肖像画より本物は何倍も素敵! 睫毛が長い! 髪は思っていたより柔らかそう!
そんなことを思いながら様子を見ていると、フレドリック様の瞼がぴくりと動いて、ゆっくりと目が開きはじめた。
意識が戻られたのだ。視界に入ってはいけないと、私は慌ててフードを深めに被った。
「……あなたが、俺の瘴気を?」
大丈夫、バレていないようだ。
ホッとして返事をしようとしたところで、結婚式の宣誓の時に声を出したことを思い出した。覚えられているかもしれない。しかたなく、フレドリック様の手のひらへ、指で「はい」と書いた。伝わるだろうか。
「そうか、ありがとう」
フレドリック様は指文字を理解してくれたようで、お礼を言ってくれた。

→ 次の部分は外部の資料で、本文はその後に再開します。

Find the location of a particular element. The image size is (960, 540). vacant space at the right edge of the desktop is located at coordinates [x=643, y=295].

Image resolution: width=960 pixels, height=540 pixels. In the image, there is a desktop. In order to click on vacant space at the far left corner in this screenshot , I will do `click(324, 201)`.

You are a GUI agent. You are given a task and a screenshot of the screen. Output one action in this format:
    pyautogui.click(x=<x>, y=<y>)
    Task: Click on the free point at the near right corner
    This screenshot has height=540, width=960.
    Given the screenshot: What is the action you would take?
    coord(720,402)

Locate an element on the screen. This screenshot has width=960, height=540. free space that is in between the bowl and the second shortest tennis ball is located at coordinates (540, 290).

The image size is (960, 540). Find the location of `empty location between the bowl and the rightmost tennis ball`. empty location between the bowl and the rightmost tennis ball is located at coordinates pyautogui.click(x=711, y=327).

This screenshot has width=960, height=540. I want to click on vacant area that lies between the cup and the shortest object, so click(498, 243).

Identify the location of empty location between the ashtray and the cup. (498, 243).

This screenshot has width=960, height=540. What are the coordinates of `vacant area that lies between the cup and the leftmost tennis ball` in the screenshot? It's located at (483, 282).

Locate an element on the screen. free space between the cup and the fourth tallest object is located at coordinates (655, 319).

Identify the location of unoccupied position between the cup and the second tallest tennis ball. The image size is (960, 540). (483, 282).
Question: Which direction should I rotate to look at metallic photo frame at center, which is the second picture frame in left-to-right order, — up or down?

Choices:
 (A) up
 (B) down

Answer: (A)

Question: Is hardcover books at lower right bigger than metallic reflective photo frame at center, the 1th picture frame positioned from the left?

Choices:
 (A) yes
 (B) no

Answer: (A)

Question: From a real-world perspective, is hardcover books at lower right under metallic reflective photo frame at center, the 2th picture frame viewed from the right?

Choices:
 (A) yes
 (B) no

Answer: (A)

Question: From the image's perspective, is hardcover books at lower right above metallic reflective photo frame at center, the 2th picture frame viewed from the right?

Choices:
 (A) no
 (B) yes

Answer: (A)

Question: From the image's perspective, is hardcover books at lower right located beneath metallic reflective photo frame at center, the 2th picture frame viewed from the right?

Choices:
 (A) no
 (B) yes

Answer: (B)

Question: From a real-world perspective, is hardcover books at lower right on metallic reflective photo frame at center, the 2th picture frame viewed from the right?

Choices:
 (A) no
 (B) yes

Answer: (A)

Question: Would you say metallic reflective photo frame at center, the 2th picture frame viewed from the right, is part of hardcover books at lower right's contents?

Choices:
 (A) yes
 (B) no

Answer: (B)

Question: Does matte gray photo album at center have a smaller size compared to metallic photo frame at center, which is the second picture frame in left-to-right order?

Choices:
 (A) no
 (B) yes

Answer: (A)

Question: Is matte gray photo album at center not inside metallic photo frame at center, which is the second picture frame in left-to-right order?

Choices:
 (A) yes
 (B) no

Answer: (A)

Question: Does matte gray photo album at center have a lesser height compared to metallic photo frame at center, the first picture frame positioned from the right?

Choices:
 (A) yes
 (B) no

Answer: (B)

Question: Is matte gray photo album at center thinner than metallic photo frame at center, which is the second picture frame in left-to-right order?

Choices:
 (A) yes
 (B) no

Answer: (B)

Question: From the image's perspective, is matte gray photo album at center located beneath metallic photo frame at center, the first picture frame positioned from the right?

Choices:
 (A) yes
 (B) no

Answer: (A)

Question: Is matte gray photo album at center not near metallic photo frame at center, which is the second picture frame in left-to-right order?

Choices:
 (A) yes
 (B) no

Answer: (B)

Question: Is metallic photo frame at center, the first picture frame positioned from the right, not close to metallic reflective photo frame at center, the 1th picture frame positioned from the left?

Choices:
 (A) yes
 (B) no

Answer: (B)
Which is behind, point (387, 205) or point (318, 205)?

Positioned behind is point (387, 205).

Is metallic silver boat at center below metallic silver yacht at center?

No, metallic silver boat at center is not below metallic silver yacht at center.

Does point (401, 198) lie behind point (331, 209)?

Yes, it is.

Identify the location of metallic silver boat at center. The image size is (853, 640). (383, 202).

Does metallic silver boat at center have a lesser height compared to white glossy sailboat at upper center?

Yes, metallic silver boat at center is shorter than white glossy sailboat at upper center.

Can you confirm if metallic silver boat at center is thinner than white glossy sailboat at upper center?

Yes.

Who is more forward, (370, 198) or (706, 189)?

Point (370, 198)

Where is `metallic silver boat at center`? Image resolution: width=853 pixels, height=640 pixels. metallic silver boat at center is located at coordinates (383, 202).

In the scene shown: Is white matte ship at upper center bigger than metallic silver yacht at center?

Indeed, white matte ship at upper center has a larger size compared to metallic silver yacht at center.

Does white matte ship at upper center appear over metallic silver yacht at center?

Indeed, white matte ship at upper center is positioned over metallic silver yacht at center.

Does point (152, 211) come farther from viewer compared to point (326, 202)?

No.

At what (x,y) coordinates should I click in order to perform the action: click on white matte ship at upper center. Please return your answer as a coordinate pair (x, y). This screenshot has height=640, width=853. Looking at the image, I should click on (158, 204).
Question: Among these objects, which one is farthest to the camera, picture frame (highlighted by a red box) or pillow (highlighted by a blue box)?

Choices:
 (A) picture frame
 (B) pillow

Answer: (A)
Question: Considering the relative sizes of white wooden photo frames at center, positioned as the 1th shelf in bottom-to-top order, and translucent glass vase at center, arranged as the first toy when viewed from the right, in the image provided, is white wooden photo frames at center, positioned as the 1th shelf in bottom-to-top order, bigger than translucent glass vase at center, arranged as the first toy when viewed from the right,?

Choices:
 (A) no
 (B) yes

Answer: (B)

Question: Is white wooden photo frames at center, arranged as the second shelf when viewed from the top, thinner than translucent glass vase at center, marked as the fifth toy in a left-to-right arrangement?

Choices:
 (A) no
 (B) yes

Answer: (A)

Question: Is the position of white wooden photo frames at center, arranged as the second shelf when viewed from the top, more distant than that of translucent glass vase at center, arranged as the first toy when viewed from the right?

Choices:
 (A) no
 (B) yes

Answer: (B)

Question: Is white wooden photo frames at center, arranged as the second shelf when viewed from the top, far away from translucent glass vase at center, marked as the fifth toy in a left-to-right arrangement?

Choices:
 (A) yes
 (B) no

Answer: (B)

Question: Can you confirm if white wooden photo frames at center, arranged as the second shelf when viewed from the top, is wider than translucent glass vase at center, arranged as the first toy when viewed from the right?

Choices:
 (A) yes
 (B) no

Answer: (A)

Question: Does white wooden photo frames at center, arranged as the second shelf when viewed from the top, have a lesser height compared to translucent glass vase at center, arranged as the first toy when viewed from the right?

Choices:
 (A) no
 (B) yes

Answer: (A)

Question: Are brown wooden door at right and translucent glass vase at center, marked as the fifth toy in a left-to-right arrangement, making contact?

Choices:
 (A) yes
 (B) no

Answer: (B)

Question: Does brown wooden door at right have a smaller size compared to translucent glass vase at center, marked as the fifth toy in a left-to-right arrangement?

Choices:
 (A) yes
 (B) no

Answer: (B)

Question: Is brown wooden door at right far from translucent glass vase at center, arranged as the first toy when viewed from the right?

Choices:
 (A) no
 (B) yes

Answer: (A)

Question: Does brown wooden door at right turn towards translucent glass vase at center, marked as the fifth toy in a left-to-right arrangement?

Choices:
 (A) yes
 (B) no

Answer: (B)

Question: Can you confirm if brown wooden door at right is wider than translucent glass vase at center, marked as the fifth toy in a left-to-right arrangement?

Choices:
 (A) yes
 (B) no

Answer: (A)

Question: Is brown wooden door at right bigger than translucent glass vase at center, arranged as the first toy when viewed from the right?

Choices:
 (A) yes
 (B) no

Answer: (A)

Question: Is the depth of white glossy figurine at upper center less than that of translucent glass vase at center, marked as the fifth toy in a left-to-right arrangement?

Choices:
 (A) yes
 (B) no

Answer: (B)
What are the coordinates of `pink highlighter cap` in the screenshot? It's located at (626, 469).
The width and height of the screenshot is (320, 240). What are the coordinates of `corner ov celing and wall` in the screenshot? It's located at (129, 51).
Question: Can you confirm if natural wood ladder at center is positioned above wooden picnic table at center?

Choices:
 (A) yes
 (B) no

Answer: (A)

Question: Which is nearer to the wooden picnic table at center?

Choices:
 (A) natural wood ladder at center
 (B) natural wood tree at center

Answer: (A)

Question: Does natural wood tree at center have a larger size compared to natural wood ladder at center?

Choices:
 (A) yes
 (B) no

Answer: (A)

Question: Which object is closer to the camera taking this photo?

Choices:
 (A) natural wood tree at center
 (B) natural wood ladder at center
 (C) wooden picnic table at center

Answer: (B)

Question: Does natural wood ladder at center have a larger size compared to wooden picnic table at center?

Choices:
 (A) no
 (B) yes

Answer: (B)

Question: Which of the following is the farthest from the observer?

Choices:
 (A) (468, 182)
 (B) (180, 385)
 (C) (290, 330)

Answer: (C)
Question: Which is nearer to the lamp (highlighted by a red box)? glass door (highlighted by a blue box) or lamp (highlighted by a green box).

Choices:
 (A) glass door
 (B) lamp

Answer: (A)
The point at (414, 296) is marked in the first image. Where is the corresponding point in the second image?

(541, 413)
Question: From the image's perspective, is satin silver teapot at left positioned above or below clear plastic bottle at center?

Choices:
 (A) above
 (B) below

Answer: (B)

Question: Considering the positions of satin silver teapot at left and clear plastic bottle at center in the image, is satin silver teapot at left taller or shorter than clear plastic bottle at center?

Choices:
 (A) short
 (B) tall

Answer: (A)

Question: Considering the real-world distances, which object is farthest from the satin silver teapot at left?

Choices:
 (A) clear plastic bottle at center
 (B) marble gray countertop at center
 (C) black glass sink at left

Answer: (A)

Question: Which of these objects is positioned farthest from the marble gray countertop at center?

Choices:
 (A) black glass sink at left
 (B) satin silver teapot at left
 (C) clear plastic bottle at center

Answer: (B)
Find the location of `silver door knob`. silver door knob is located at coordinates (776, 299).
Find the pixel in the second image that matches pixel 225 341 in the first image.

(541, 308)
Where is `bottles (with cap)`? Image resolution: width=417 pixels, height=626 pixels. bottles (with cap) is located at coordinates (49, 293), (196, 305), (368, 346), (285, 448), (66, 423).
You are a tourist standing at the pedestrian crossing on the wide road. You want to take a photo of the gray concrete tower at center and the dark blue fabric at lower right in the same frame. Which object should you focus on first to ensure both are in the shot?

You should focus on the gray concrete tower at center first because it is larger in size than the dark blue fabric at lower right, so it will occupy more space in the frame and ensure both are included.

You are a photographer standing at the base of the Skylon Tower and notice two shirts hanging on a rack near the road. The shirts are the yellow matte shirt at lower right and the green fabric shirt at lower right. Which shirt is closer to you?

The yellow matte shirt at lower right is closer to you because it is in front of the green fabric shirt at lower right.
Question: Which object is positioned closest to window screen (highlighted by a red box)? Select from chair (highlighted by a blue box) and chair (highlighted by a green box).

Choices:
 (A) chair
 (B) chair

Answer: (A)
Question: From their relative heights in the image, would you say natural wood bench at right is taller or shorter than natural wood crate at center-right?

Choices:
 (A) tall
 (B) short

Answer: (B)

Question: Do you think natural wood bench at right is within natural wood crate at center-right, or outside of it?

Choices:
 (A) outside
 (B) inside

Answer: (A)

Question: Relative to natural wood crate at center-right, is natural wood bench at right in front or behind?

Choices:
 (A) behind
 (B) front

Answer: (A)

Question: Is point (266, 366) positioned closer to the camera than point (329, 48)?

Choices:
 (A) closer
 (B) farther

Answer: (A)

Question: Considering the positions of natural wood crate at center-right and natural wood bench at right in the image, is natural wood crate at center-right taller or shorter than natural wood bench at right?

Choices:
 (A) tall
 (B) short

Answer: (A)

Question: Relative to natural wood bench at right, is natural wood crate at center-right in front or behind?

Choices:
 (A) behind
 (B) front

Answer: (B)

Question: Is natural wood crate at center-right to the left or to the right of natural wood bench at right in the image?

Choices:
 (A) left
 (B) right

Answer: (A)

フードの奥から見えた、その時のフレドリック様は、とても柔らかい笑みを浮かべられていて、私は一目で恋に落ちた。
この後は主治医による診断が行われるということで、病室を後にしたけれど、フレドリック様からお礼を言われた私は、別邸に戻ってからも興奮が収まらなかった。
「ハンナ、フレドリック様からお礼を言われました!」
「サラ様、今日その話をするの何回目ですか? いい加減聞き飽きましたよ」
すでに十回以上聞かされているハンナはあきれ顔だ。
「肖像画より何倍も何十倍も素敵でした! そのフレドリック様が、私に、お礼を!」
「はいはい」
おもわずクルクル回ってしまう。
「お礼を、言われました!」
「はいはいはい」
ハンナ、こんなに浮かれた私に付き合ってくれてありがとう。
その日の夜は、フレドリック様の「そうか、ありがとう」を脳内で延々とリピートしながら眠りについた。